Aus Sicht des Diplomaten deutet zudem nichts auf eine mögliche Ablösung Putins hin. Mit Putins Wiederwahl sei zu rechnen, sagte Lambsdorff. Bruchlinien im System Putin erkenne er "derzeit nicht". Auch habe er "keinerlei Hinweis darauf erkennen" können, dass es dem Kreml-Chef gesundheitlich "nicht gut gehen könnte".
Weitere verschärfte EU-Sanktionen gegen Moskau hält der deutsche Botschafter "nachweislich" für wirksam. Sanktionen seien "kein Lichtschalter", sagte Lambsdorff. "Man knipst nicht eine Sanktion an und ändert damit im selben Moment das Verhalten der sanktionierten Seite." Sanktionen seien dazu da, "die Kosten für ein bestimmtes Verhalten in die Höhe zu treiben. Und das passiert nachweislich".
In der russischen Bevölkerung stellte Lambsdorff ein vorsichtiges Abrücken vom Krieg fest. "In der normalen Bevölkerung gibt es eher eine diffuse Friedenssehnsucht", sagte der deutsche Diplomat. Umfragen zeigten, "dass der Wunsch nach einer Rückkehr zur Normalität sehr stark" sei. Viele Menschen störten sich an der Inflation und den wegen der Sanktionen eingeschränkten Reisemöglichkeiten.
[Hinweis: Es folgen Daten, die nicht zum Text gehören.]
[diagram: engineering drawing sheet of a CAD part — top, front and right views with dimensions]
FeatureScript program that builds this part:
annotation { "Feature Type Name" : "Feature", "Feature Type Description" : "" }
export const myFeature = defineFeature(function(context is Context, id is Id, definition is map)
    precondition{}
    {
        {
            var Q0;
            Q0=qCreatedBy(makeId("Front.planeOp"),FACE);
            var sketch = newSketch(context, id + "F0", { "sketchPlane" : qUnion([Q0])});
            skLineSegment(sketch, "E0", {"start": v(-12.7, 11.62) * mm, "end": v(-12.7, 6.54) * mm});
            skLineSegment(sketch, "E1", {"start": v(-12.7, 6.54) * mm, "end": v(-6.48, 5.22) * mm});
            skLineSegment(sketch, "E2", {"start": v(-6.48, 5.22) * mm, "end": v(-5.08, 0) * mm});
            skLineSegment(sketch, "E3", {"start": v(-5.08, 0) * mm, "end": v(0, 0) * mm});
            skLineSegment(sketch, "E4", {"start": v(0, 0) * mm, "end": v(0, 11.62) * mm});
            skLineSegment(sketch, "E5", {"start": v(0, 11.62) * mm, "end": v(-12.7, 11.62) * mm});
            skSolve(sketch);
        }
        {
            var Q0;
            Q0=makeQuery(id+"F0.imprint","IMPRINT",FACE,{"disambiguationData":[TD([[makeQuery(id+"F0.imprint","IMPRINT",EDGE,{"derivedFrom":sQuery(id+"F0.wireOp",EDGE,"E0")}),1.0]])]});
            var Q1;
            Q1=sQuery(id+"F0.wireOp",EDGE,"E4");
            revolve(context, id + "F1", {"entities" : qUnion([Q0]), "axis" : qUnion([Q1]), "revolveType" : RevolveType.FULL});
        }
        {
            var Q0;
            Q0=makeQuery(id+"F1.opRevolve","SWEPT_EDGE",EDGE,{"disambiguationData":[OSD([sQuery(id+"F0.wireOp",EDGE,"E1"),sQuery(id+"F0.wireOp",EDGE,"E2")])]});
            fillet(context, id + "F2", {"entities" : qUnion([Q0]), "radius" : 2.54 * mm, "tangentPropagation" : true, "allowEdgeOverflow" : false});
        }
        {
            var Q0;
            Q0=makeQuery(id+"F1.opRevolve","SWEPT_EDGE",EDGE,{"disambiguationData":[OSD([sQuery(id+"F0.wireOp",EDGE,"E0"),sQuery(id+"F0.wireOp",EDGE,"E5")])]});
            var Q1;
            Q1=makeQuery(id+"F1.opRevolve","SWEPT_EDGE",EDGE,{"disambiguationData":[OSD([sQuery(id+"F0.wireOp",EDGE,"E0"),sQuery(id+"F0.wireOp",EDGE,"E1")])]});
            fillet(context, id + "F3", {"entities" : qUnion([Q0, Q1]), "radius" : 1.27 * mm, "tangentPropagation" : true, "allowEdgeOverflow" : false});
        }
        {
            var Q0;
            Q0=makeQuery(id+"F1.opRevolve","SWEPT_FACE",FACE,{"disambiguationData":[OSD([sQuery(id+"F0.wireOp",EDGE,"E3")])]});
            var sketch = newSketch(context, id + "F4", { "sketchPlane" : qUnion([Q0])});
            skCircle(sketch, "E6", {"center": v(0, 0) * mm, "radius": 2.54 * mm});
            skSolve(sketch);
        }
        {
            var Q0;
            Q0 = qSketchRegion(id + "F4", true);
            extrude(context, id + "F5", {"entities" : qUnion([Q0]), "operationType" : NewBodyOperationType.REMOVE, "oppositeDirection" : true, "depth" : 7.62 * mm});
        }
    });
Von den großen Städten werde der Krieg weitgehend ferngehalten und eine Illusion von Normalität aufrechterhalten. In Moskau "wird zwar auf Plakaten um Freiwillige für die Armee geworben. Aber die Restaurants und Museen sind geöffnet, es gibt Ballett- und Opernvorstellungen". Der wichtigste Unterschied seien die Drohnenangriffe. Man könne nicht sicher, ob nachts etwas passiert. "Regelmäßig müssen die Moskauer Flughäfen für ein paar Stunden schließen, und es gibt auch Treffer in der Stadt. Das beeinträchtigt das Leben auch in der Hauptstadt", sagte er.
Auf dem Land gebe ebenfalls die Plakate mit Werbung für Dienst in den Streitkräften, aber mit konkreten Gehältern und Unterzeichnungsprämien. Wer sich verpflichtet, dem werden pro Monat 2000 Euro versprochen – das ist deutlich mehr als der Mindestlohn von etwa 130 Euro.
Der frühere FDP-Außenpolitiker Lambsdorff hatte sein Amt im August angetreten. Der Botschafterposten in Moskau gilt derzeit als einer der schwierigsten, den das Auswärtige Amt zu vergeben hat. Nach dem russischen Überfall auf die Ukraine hatten Russland und Deutschland gegenseitig mehrfach diplomatisches Personal ausgewiesen. Die diplomatischen Beziehungen zwischen beiden Ländern sind auf einem Tiefpunkt.